Within hours of that news, two videos of Eddie popped up on Facebook. One was from 2012 in Temple Beth-El when, wearing his clerical collar, he spoke out against an attack on a Sikh house of worship and pleading, as he tirelessly did, for love, understanding and inclusion.
The other video was from last year and shows him — sans clerical collar — playing the drums at a high school reunion. He loved music, especially San Antonio’s soulful “West Side Sound,” including The Royal Jesters, Sonny Ozuna, The Tribute Band and anything sung by any member of the Garibay family.
He was a man of great conscience and conviviality. He was called to the priesthood while in his 30s. Funny, charismatic and effortlessly charming, Eddie looked like a movie star playing the role of a priest.
This led women to tag him with one of San Antonio’s most famous nicknames: “Father What-a-Waste.”
About 10 years ago, I was with Eddie at an event in Boerne. If Eddie was going to dinner or a function and knew he’d have even one drink, he wouldn’t drive. So I or one of his many other friends would pick him up from the rectory and drive him back afterward.
Eddie wasn’t wearing his clerical collar in Boerne, and throughout the evening, two women flirted with him and asked him what he did for a living. Eddie told them to guess. As they offered wrong answers, he asked them about their lives, their families, their interests.
As the event drew to a close, one of the women said, “Come on, Eddie, tell us what you do.” Eddie said, “OK, but you’re going to be very disappointed.”

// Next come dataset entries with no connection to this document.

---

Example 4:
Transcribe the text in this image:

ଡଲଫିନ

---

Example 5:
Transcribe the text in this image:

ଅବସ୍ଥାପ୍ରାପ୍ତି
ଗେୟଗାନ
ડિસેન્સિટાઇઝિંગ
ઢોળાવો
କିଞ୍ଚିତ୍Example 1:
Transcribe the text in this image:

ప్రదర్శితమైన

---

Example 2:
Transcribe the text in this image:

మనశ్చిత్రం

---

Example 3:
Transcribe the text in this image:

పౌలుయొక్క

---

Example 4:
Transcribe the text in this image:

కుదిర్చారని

This week, we grieve the loss of this man who was for many of us one of the most significant figures in our lives, and we think of the two most special people in his life: his big brother, Dr. Ernesto Bernal, and his sister-in-law, Carmen Tafolla, the word sorceress who was San Antonio’s first poet laureate.

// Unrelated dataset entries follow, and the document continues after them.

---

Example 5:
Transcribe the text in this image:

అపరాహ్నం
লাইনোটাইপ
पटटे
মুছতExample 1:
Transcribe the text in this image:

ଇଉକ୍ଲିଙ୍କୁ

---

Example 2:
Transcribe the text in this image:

Eddie once said, “We can’t be blind to the prophets such as Jeremiah and Amos. We must be against anything that hurts the poor.”
His was the prophetic voice of a parish priest whose parish extended beyond the St. Benedict community and whose flock included those of different denominations and faiths, and those of no faith.

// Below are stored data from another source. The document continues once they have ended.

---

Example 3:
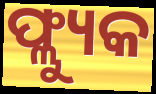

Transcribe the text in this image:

ଫ୍ଲ୍ୟୁକ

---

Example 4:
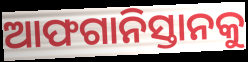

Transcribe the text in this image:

ଆଫଗାନିସ୍ତାନକୁ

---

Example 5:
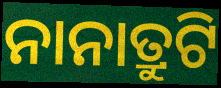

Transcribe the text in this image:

ନାନାତ୍ରୁଟି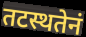
तटस्थतेनं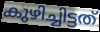
കുഴിച്ചിട്ടത്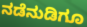
ನಡೆನುಡಿಗೂ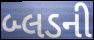
બ્લડની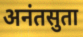
अनंतसुता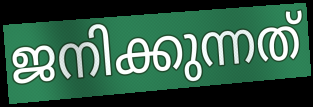
ജനിക്കുന്നത്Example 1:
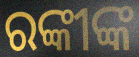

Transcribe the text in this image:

ରଙ୍କୀଙ୍କ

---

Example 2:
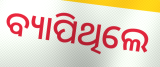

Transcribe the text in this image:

ବ୍ୟାପିଥିଲେ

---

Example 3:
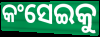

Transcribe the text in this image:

କଂସେଇକୁ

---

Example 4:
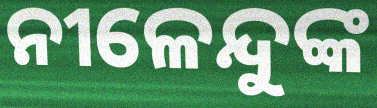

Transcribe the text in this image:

ନୀଳେନ୍ଦୁଙ୍କ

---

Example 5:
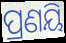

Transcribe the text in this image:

ପ୍ରଣୟି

I thought of Eddie the first time I read in “Les Misérables” Victor Hugo’s description of Monseigneur Bienvenu: “The formidable spectacle of created things prompted a tenderness in him; he was always busy finding for himself and inspiring in others the best way of sympathizing and comforting; the whole world was to this good and rare priest a permanent subject of sadness seeking to be consoled.”
Eddie Bernal would have done much good no matter his profession. But donning the clerical collar let him expand the parish of his concerns and become a part of more of our lives. Not a waste at all.